Frédéric Fisbach : En tout cas, maintenant, le voyage se passera sûrement autrement. Par exemple, en venant ici, au Japon, je me suis dit que c’était peut-être la dernière fois : non pas que je n’aime plus ce pays, et que je n’ai plus rien à y faire ; mais, après la mise en scène de GENS DE SÉOUL, à Tokyo et en japonais, et avec le film que je suis en train d’y tourner, j’ai l’impression de boucler une boucle. Le Japon a été un endroit extrêmement important pour moi, théâtralement et intimement, et aujourd’hui je me dis que je suis, peut-être, en train de conclure cette histoire avec ce territoire. C’est un sentiment, peut-être passager d’ailleurs, que je vis très fortement en ce moment.
C. T.: Tu as en effet, depuis près de dix ans, un rapport très particulier avec le Japon, qui a été le lieu privilégié de ton expérience du voyage, et qui a beaucoup nourri ton travail — comme l’Afrique l’a aussi fait plus récemment (avec ANIMAL, mais aussi pendant la préparation de L’ILLUSION COMIQUE).
Frédéric Fisbach : L’Afrique, c’est un autre terrain qui s’ouvre, pas du tout sur le même mode que le Japon. Tout d’abord, l’Afrique que je connais est francophone. Et puis, tout y est lisible : un certain état du monde, le scandale y est permanent. C’est un étranger très rude, un endroit à la fois extrêmement vivant, avec des gens qui ont un rapport incandescent à l’existence, et d’une désespérance totale. Au Japon, n’en partageant pas plus la langue que la culture, c’était une expérience plus intime, qui me reconnectait beaucoup avec mon histoire personnelle, qui est vraiment une expérience de l’étranger : celle d’être un « bon Français », né à Paris et de parents français, mais qui ne le sont pas d’origine — qui le sont devenus. Je suis complètement assimilé en France, et pourtant j’aurais toutes les raisons de ne pas l’être, en termes d’origine familiale. Au Japon, c’est tout cela qui se réactive, d’une certaine manière.
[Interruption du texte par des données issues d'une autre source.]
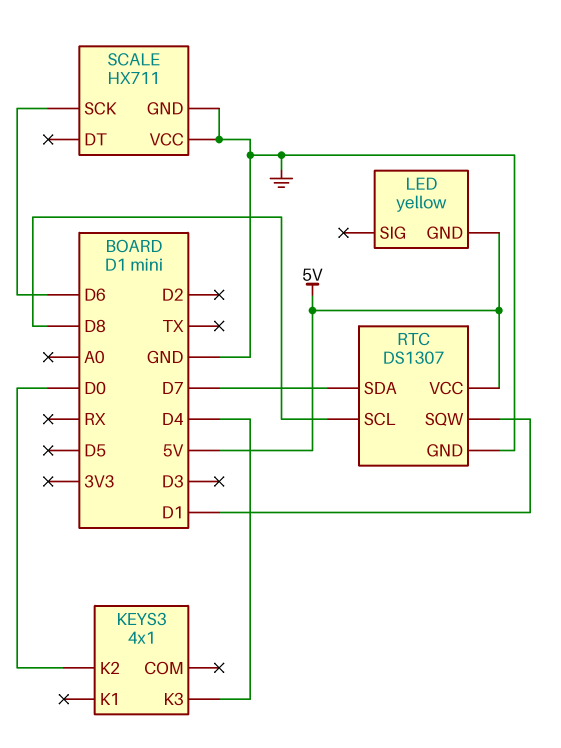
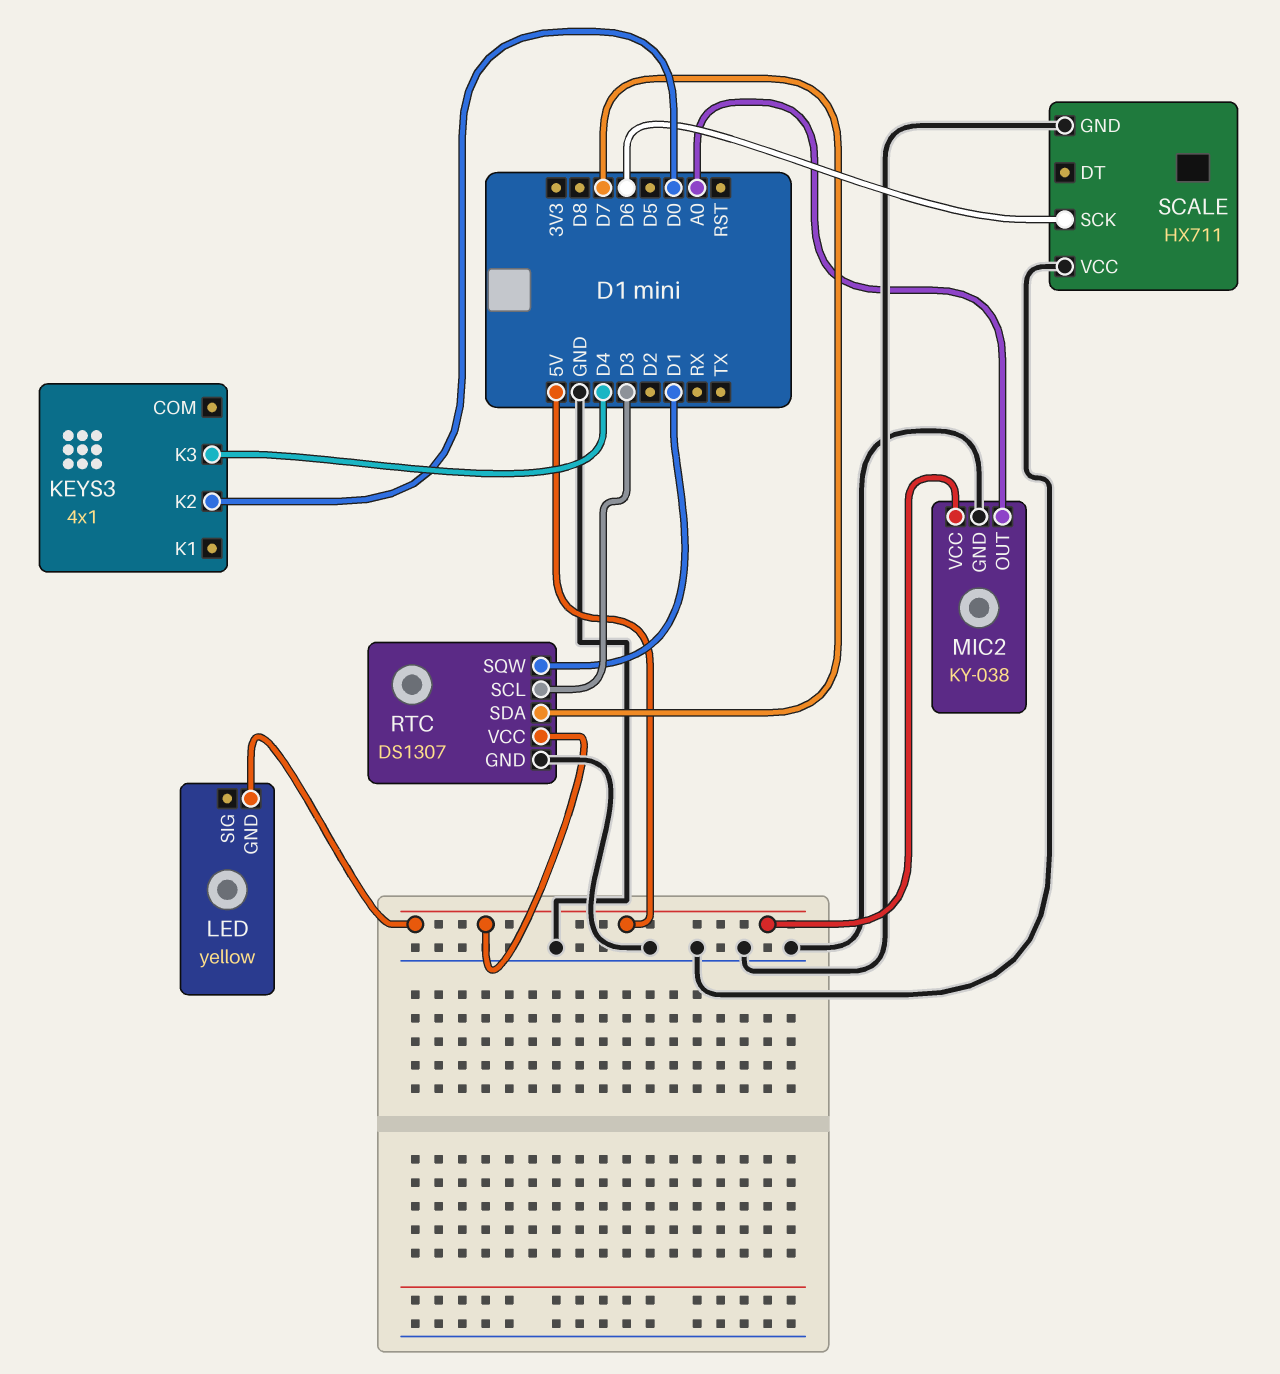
MIC2: none -> KY-038
MIC2 pin GND: none -> GND
MIC2 pin OUT: none -> A0
MIC2 pin VCC: none -> 5V
RTC pin SCL: D8 -> D3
Il y a d’abord eu NOUS, LES HÉROS, que je suis venu monter en 1999 avec des acteurs d’Oriza Hirata, et TOKYO NOTES, puis j’y suis retourné plusieurs fois pour faire des ateliers ou des stages, j’ai eu la villa Médicis hors les murs ; ensuite il y a eu LES PARAVENTS, deux années de suite ; j’y suis à nouveau retourné pour des workshops, et puis, en décembre dernier, j’y ai mis en scène GENS DE SÉOUL. Tout cela fait presque huit ans de travail quasi continu, en fait, avec ce pays — et avant tout avec des gens, évidemment.